Building Your Portfolio with Dividend ETFs

If you are interested in dividend investing but not interested in picking individual stocks, the next best thing is to own a dividend ETF. The only downside to owning Canadian-based dividend ETFs is that you can focus on a specific sector, such as financials in Canada.

Here’s an article that summarizes a lot Canadian Dividend ETFs. ETFs include:

  • S&P/TSX Canadian Dividend Lords Index Fund (CDZ) (MER: 0.67%)
  • Dow Jones Canada Select Dividend Index Fund (XDV) (MER: 0.56%)
  • FTSE Canadian High Dividend Yield Index ETF (VDY) (MER: 0.22%)
  • BMO Canadian Dividend ETF (ZDV) (MER: 0.39%)

Since that article, PowerShares has released a very attractive dividend ETF — trading symbol PDC. It tracks the NASDAQ Select Canadian Dividend Index, and charges an MER of 0.50%. What I like about this ETF is that it has less exposure to financials than others and includes exposure to real estate through real estate investment trusts (REITs).

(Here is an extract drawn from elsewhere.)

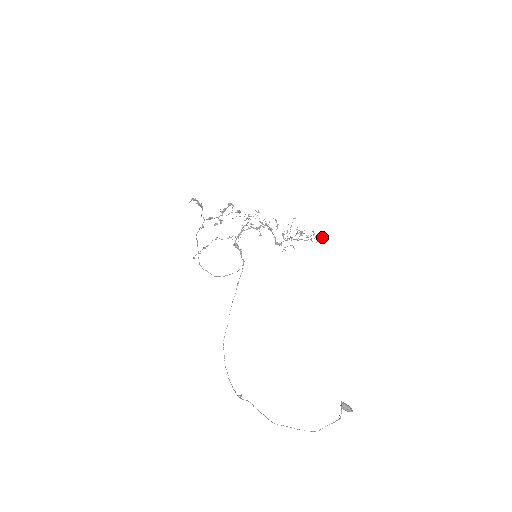
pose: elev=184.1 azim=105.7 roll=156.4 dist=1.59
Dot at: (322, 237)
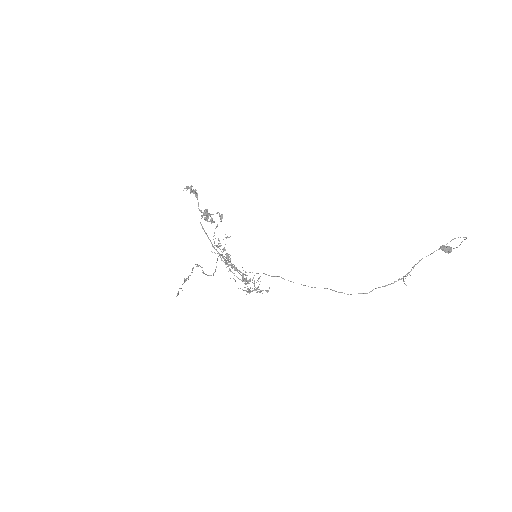
Dot at: (265, 290)
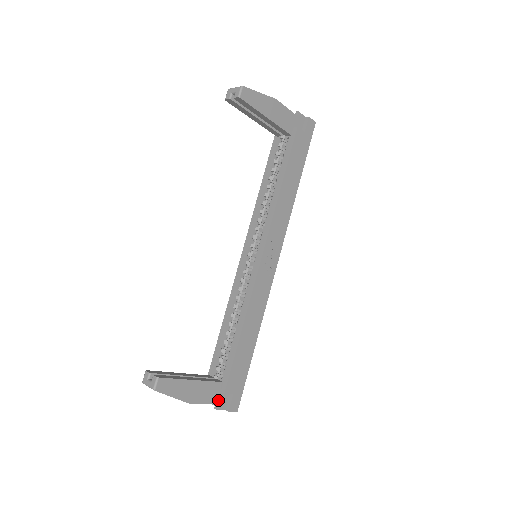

If you want to go the route of ETFs, I highly recommend you visit their respective websites to see the sector exposure you are getting. Most of them have very little real estate exposure, so you can add a REIT or two depending on your current real estate exposure.

Find the best free ETF brokers in Canada

Check out our comprehensive Canadian broker analysis

Real Estate Investment Trusts (REITs)

I have written about REITs In the past and have had some big Canadian names in my TFSA for quite some time. Although REITs typically have higher than average distribution yields, they do not seem to increase annual dividends. The exception is Canadian Real Estate Investment Trust (REF.UN) which has a respectable 15 years.

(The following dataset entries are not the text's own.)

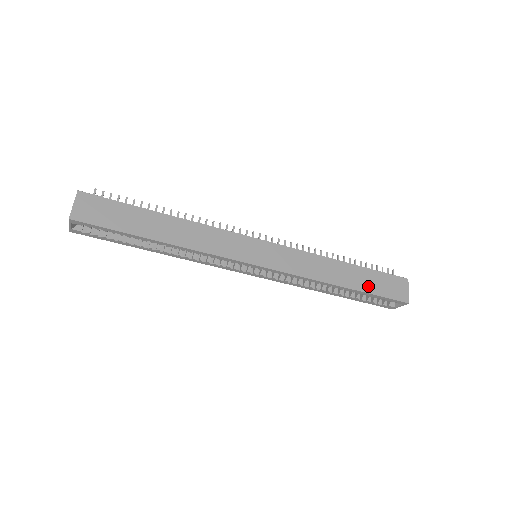
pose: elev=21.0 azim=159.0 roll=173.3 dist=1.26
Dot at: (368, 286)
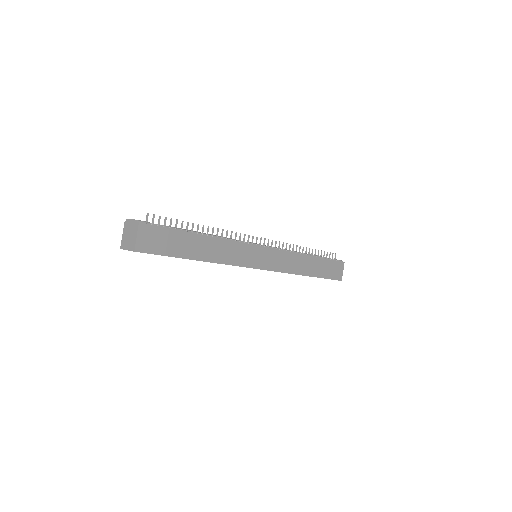
Dot at: (322, 272)
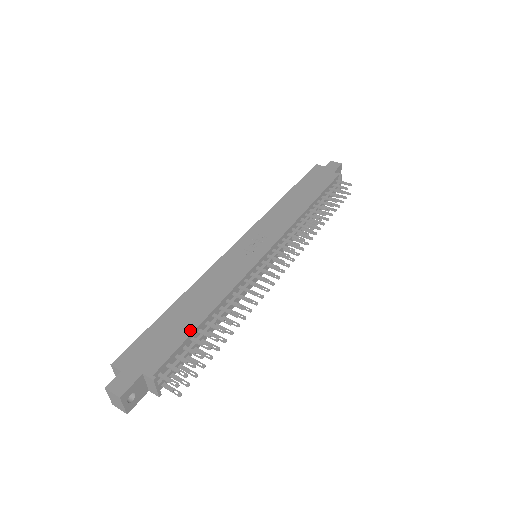
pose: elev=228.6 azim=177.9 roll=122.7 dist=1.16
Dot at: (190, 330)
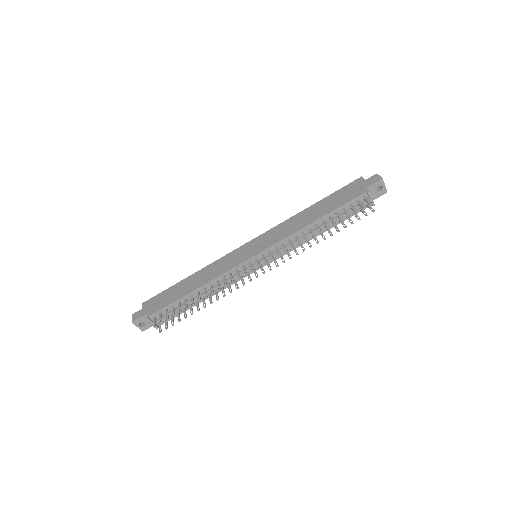
Dot at: (179, 297)
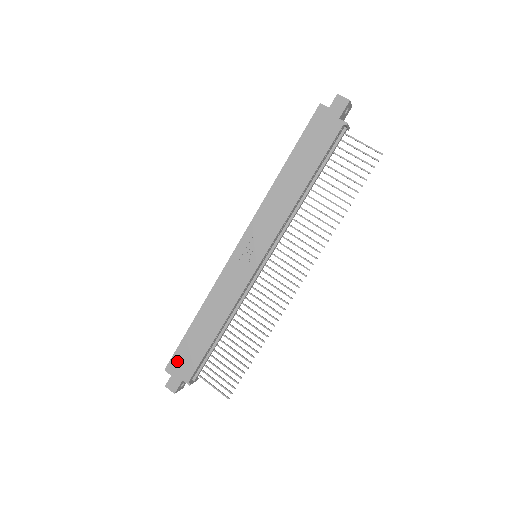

Instead of choosing individual REITs, you may want to use a REIT ETF instead. Some of the available options include:

  • iShares S&P/TSX Closed-End REIT Index ETF (XRE) (MER: 0.61%)
  • FTSE Canadian Capped REIT Index ETF (VRE) (MER: 0.39%)
  • BMO Equal Weight REITs Index ETF (to tear) (MER: 0.61%)

However, to me, these REITs charge a little for very few holdings. For example, 16 holdings in XRE is not as good as 19 holdings in VRE/ZRE. The top 10 holdings of each of these ETFs account for 75% of the total ETF holdings.

Personally, I prefer to pay 0% MER and gain semi-close tracking of the REIT index by owning the top 5 holdings – REI.UN; HR.UN; CAR.UN; SRU.UN; AND, REF.UN. Holding these positions will give you 55% of the REIT index.

You can also read my comparison between Owning individual REITs and REIT ETFs Before making your choice.

Starting a Dividend Portfolio – Frequently Asked Questions

Building a Canadian Dividend Portfolio for Income

You also have a summary of how I pick dividend stocks and a list of current favorites by sector. This will give you a general idea of ​​where to start when looking for quality dividend names in Canada and some positions in the US. As another disclaimer, many of the posts mentioned in this article are my own.